While these true wireless buds may not exhibit class-leading performance, the price MUST be considered. How do they perform when considering the cost? I give them one minus point for poor phone call audio, but they are no worse than others tested in this price class.
They are comfortable and sound good when listening to music.
As a wireless gaming headset and for listening to music and podcasts, these JVC Marshmallow+ True Wireless Earbuds are a good choice.
One year manufacturer’s warranty
Marshmallow+ True Wireless Headphones
Lightweight budget-friendly wireless gaming headphones.
* Price. The price on these headsets is friendly to gamers on a budget.
* Weight. These headphones and their case are super light.
* Audio quality. It isn't great. It works! And while I don't have scientific tests to confirm the benefit of marketed "low latency" they definitely allowed me to play games online and communicate just fine. The bass is non-existent. I own a few different headsets that I use for different applications. You can tell within seconds the difference between these any other headset. I think that is the primary CON with these headsets.

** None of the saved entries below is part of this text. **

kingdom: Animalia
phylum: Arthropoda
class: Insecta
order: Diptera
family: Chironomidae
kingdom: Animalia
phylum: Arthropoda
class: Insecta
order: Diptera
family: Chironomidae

* Touch controls. I think the touch controls are a miss. I often have problems with the headphones registering my touches and performing the correct actions. It could be my timing and therefore user error. But not thrilled either way.
* Build quality. Though super light and budget-friendly, the case and possibly even the headphones do feel "budget." To be expected, but I feel the case could have been a little more substantial (or at least feel durable).

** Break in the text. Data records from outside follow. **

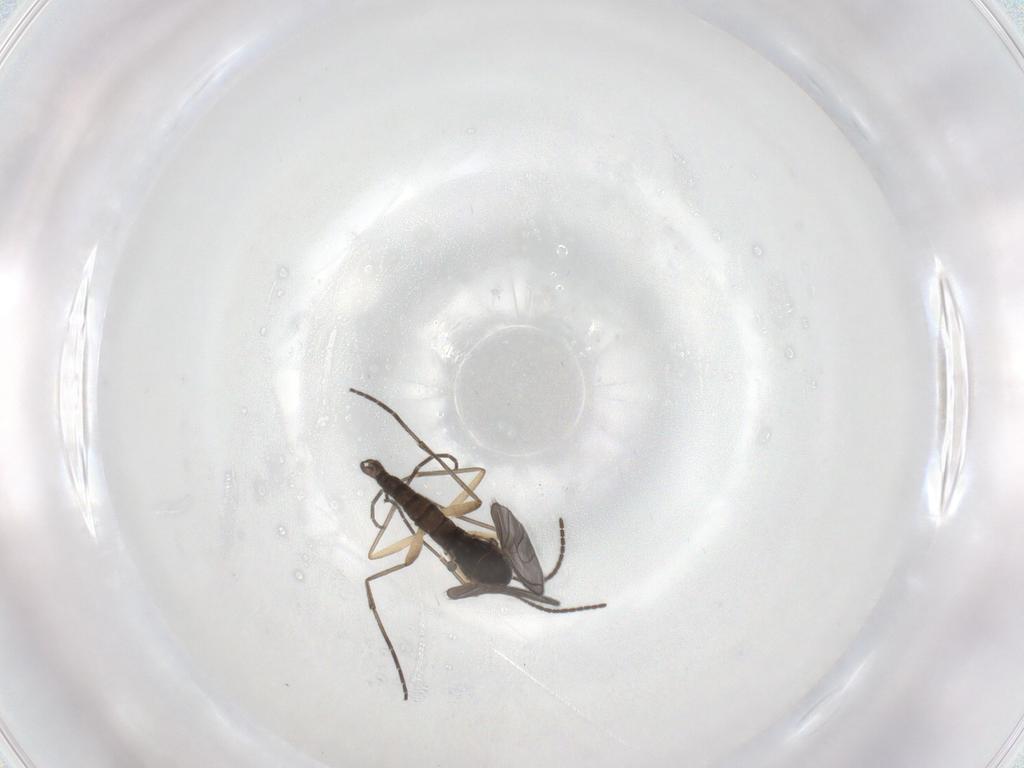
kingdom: Animalia
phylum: Arthropoda
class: Insecta
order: Diptera
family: Sciaridae
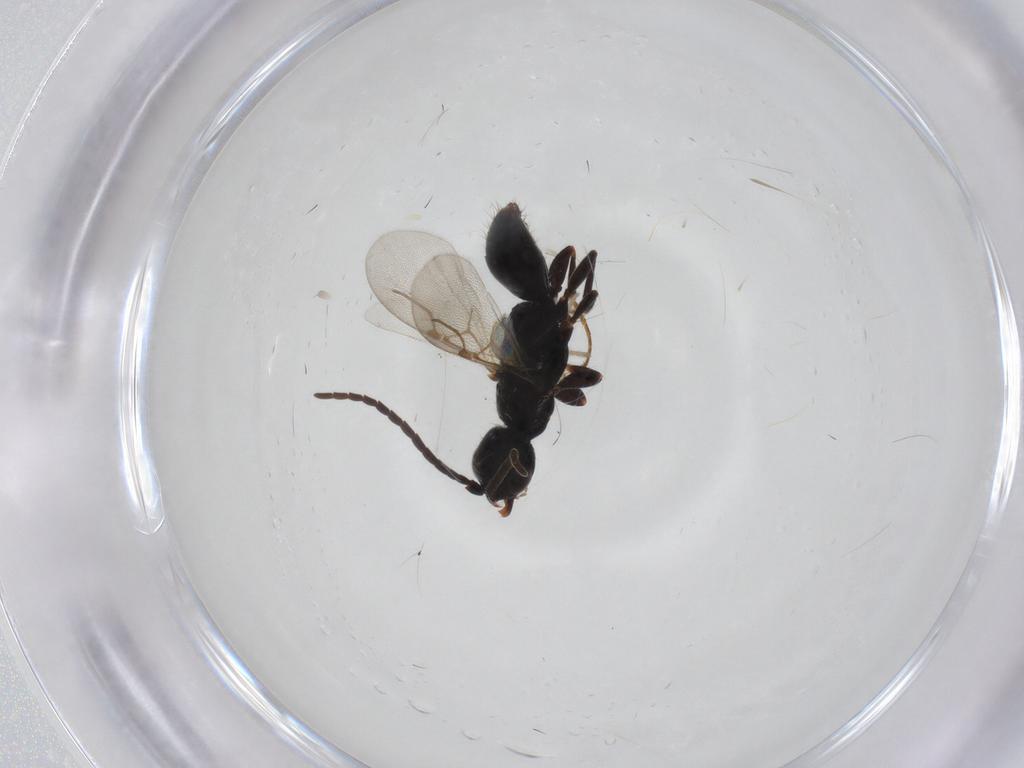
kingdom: Animalia
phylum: Arthropoda
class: Insecta
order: Hymenoptera
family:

* Case charging. Wired only. Expected, but I think next time I'll stick with Qi capable charging. It really is a lot more convenient than digging for cables and plugging it in/out.
I've only owned these a few days and while these are certainly great budget headsets, I think it would be wise to spend more. I am not an audiophile, but the difference in quality is stark - it is like comparing stereo audio to mono audio.
They are adequate for what they are. Nothing really blew me away either good or bad.
The battery lasts a long time.
They are comfortable in the ear.
They stay fairly secure (not perfect, but that is all earbuds, if you need a secure fit, go with an over the ear).
The sound quality is as good as I expect from ear buds.
This may just be me, but every time I tried to adjust these while I was wearing them, it would pause whatever I was listening to.
Despite the previous point, I could never get it to pause what I was listening to intentionally.
The range isn't horrible, but it is about half as far as what I've had in the past with an over the ear style wireless headphone.
I'd still recommend it, the pros do outweigh the cons, but there is a few big improvements that could be made.